Exercise instructions: Please set out every line of the material below as a Markdown table with the columns "Row" and "Line," skipping blank lines and leaving the pictures out.
···
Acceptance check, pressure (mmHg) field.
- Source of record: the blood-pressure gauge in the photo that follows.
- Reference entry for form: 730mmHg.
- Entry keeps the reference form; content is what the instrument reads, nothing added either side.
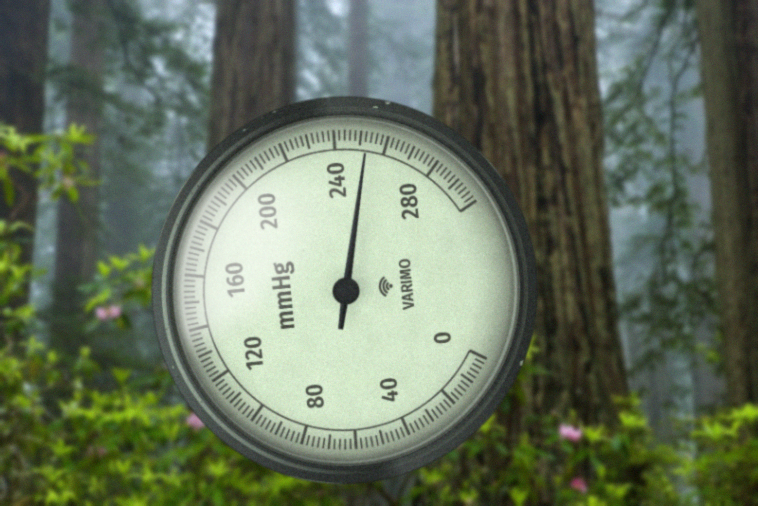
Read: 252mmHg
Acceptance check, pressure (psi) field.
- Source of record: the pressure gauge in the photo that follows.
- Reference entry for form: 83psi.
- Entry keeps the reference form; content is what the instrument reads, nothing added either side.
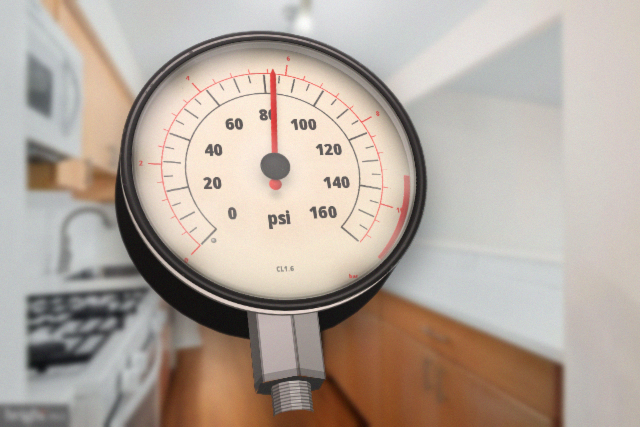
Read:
···
Exercise result:
| Row | Line |
|---|---|
| 1 | Acceptance check, pressure (mmHg) field. |
| 2 | - Source of record: the blood-pressure gauge in the photo that follows. |
| 3 | - Reference entry for form: 730mmHg. |
| 4 | - Entry keeps the reference form; content is what the instrument reads, nothing added either side. |
| 5 | Read: 252mmHg |
| 6 | Acceptance check, pressure (psi) field. |
| 7 | - Source of record: the pressure gauge in the photo that follows. |
| 8 | - Reference entry for form: 83psi. |
| 9 | - Entry keeps the reference form; content is what the instrument reads, nothing added either side. |
| 10 | Read: |